ESR Data for

Traditionally, the yeast cell wall (YCW) has limited applications because of its low solubility. To overcome this, a novel method was developed using a hydrothermal reaction to enhance its solubility and decrease its viscosity; this resulted in the production of a soluble form of YCW, known as the YCW treated with hydrothermal reaction (YCW-H), with broader chemical composition. However, the biological impact of YCW-H is unclear, excluding its reported plant growth-promotion by effectively regulating soil microspheres. This study investigated the potential of YCW-H to inhibit MCF-7 breast cancer cell proliferation. YCW-H demonstrated significant anti-proliferative effects on MCF7 cells, reducing cell growth by 58.7% ± 6.9 even when physically separated from the cells by a plastic wall. The observation suggests the presence of a diffusible factor against cell proliferation in YCW-H, a phenomenon not observed in the presence of untreated YCW. Reactive carbon species (RCS) generated during the hydrothermal treatment of YCW could be responsible for the effect. The addition of Fe(III) ions into YCW-H further amplified RCS production and elevated its inhibitory activity by about 10% across the plastic barrier. Radical adduct concentration of H2O in a tube which was incubated in YCW-H was 0.47 μmol/L, indicating that radicals migrated into the water through the plastic wall. The concentration of radical adducts in H2O in a tube exposed to YCW-H with Fe(III) ions further increased to 0.51 μmol/L, indicating that the growth inhibition was correlated with the increased RCS levels. Furthermore, flow cytometry analysis revealed the cytotoxic effects of YCW-H, indicating YCW-H is applicable to cancer therapy. Therefore, the findings highlight the pivotal role of RCS in the YCW-H anti-cancer activity, suggesting its potential as a promising candidate for the development of novel medical devices for cancer treatment.
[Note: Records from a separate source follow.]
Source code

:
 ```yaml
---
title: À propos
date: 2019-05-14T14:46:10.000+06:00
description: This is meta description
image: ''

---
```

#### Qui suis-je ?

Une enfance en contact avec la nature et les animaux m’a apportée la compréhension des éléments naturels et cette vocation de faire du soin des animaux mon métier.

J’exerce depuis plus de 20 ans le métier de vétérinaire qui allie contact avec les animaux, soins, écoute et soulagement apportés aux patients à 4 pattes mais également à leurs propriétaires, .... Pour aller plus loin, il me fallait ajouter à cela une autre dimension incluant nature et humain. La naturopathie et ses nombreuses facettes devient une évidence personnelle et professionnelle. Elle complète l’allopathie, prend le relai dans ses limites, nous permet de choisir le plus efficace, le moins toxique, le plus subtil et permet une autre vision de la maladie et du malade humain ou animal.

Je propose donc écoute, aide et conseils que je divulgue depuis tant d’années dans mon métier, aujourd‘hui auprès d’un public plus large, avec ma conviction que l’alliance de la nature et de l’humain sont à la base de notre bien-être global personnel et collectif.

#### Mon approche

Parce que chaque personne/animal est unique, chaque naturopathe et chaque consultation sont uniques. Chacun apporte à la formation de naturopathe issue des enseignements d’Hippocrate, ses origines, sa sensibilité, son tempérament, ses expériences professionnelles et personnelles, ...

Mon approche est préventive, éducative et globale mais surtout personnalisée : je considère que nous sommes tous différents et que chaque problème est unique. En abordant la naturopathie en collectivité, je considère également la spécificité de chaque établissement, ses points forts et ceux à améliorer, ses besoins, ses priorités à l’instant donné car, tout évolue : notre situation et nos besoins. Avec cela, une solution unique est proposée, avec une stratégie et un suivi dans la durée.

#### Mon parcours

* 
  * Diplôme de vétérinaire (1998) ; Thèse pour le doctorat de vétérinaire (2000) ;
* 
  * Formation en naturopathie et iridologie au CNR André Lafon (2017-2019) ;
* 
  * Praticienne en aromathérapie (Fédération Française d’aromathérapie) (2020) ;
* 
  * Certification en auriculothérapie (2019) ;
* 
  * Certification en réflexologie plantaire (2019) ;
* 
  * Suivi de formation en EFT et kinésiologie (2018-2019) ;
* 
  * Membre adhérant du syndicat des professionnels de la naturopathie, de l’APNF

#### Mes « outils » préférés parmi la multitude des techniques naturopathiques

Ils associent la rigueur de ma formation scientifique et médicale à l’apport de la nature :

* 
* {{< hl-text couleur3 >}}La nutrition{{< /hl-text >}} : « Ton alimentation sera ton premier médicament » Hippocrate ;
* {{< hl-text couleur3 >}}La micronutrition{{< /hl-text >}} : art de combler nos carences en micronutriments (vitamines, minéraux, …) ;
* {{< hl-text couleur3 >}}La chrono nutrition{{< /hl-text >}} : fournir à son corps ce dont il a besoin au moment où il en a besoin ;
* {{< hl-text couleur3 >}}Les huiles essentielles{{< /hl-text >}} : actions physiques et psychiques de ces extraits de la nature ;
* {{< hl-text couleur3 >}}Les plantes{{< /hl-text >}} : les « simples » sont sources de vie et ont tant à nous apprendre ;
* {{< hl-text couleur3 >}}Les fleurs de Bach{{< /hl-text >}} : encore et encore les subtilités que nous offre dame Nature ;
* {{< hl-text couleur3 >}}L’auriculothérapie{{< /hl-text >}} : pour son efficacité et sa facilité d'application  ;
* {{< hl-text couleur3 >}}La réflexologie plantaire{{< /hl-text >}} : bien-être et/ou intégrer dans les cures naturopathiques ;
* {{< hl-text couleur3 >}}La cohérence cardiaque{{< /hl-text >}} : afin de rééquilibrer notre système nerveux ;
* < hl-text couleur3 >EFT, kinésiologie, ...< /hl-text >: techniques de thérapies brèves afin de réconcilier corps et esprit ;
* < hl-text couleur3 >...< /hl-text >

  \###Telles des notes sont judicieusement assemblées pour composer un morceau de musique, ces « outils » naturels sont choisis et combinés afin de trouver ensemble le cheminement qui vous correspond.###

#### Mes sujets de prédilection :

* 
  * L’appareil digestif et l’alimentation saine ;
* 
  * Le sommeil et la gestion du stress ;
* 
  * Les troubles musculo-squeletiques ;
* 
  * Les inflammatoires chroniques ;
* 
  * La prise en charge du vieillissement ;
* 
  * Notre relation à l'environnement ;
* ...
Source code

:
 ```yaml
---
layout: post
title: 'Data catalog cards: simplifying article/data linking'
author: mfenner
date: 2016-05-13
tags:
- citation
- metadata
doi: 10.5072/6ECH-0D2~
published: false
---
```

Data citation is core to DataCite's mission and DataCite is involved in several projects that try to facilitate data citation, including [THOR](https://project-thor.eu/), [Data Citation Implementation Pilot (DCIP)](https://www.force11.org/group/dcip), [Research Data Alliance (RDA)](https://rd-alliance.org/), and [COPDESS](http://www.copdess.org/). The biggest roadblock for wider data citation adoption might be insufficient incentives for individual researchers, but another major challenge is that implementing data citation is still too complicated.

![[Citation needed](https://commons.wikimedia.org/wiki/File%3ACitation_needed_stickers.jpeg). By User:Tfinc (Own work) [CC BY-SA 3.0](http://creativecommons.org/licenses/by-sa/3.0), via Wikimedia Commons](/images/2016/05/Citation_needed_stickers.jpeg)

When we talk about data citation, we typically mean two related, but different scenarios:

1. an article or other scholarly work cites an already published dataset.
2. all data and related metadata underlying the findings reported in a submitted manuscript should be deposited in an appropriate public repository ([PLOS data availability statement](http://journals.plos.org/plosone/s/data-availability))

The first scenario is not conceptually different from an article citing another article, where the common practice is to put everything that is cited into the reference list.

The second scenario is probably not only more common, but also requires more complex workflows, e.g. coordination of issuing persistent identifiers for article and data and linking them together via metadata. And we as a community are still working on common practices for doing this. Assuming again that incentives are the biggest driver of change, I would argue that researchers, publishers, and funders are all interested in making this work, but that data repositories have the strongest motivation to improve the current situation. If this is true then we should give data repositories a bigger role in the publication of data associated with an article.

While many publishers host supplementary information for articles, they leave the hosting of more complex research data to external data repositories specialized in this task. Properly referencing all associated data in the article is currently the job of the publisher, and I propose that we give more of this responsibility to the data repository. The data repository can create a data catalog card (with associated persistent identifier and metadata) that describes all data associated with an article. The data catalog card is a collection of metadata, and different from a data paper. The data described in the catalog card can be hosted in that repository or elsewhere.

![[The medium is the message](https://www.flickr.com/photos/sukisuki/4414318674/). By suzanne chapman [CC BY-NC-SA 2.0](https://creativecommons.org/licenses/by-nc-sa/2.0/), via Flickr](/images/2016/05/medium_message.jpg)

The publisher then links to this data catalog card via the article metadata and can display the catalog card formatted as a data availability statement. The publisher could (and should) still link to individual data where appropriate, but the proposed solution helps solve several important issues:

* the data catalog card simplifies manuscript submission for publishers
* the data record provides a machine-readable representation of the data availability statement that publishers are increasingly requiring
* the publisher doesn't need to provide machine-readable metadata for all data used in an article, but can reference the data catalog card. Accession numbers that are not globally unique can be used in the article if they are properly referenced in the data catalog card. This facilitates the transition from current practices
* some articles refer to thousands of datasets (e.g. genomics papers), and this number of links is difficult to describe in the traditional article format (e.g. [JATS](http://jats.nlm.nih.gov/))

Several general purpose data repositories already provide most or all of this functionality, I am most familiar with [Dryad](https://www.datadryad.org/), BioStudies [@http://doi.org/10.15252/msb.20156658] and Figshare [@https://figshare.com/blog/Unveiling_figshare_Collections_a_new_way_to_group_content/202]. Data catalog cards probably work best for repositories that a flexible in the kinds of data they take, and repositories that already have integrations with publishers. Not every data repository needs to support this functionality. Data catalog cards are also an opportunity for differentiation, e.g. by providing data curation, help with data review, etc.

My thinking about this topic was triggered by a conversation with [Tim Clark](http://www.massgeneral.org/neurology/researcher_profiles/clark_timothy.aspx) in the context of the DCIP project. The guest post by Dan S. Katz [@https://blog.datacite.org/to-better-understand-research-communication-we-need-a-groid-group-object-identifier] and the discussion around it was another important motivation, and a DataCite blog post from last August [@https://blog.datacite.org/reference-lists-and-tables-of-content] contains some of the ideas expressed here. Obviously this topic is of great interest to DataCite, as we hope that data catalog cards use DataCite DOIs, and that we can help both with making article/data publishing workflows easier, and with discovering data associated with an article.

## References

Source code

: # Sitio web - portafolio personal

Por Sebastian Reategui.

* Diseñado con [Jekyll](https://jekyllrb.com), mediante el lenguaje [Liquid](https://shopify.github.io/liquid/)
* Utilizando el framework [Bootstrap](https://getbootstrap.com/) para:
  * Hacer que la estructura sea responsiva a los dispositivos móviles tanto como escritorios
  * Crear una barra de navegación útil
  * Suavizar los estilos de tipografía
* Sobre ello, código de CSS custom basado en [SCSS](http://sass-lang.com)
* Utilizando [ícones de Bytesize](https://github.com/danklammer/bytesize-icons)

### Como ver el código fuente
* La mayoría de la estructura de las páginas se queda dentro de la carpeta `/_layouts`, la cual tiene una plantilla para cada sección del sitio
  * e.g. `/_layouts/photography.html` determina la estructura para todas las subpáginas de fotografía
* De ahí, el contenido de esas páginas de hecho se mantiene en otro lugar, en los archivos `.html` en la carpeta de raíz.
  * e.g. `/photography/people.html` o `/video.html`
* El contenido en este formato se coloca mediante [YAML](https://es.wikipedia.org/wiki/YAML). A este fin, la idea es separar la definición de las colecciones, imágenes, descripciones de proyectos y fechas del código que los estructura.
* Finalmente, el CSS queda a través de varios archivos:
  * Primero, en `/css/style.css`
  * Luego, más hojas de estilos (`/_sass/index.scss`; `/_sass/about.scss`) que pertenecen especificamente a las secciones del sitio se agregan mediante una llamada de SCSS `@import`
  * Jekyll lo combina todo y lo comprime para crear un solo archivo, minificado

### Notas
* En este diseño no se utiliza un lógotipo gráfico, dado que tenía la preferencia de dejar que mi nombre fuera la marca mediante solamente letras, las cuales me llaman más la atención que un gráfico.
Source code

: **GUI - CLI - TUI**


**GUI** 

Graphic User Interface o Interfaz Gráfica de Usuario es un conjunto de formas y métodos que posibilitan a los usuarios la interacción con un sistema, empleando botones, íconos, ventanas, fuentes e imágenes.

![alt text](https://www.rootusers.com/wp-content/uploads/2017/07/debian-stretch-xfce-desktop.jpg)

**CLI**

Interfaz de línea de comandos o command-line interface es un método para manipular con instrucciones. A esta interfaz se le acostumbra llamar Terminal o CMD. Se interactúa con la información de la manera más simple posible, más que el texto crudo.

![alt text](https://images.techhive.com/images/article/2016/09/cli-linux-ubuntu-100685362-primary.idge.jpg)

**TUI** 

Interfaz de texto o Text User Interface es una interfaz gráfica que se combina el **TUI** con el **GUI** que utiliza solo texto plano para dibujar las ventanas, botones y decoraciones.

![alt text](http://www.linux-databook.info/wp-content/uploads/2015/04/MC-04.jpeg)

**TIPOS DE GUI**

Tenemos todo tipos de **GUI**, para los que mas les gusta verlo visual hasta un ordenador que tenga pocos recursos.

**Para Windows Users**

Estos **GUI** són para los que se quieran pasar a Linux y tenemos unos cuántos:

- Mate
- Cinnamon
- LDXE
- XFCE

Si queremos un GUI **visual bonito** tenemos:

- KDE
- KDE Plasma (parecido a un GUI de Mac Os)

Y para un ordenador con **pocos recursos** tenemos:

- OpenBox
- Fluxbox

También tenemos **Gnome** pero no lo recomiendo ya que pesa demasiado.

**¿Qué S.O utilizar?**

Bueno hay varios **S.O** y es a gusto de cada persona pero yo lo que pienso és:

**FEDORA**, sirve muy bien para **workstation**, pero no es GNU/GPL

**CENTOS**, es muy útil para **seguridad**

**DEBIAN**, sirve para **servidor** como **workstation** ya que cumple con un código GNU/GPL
传统上，酵母细胞壁（yeast cell wall, YCW）因溶解性较差，应用场景受限。为解决这一局限，本研究开发了一种基于水热反应（hydrothermal reaction）的新型处理方法，以提升其溶解性并降低黏度，最终获得可溶形式的YCW，命名为水热反应处理酵母细胞壁（YCW treated with hydrothermal reaction, YCW-H），其化学组成更为丰富。不过目前针对YCW-H的生物学效应仍不明确，除了已报道的其可通过有效调控土壤微球促进植物生长之外，其他相关信息均未明确。本研究探讨了YCW-H抑制MCF-7乳腺癌细胞增殖的潜力。实验结果显示，YCW-H对MCF-7细胞具有显著的抗增殖作用：即使通过塑料壁与细胞实现物理分隔，仍可使细胞生长降低58.7%±6.9%。该现象表明YCW-H中存在可扩散的抗细胞增殖因子，而未经处理的YCW未表现出该效应。在YCW的水热处理过程中产生的活性碳物种（reactive carbon species, RCS）可能是该效应的诱因。向YCW-H中添加三价铁（Fe(III)）离子，可进一步提升RCS的生成量，并使跨塑料屏障的细胞抑制活性提升约10%。置于YCW-H体系中孵育的试管内，水中的自由基加合物浓度为0.47 μmol/L，表明自由基可通过塑料壁迁移至水中；而添加Fe(III)离子的YCW-H体系对应的水中自由基加合物浓度进一步升高至0.51 μmol/L，说明细胞生长抑制效应与RCS水平升高呈显著正相关。此外，流式细胞术（flow cytometry）分析结果证实了YCW-H的细胞毒性作用，表明其可应用于癌症治疗。综上，本研究结果凸显了RCS在YCW-H抗癌活性中的关键作用，提示YCW-H有望成为开发新型癌症治疗医疗器械的潜在候选材料。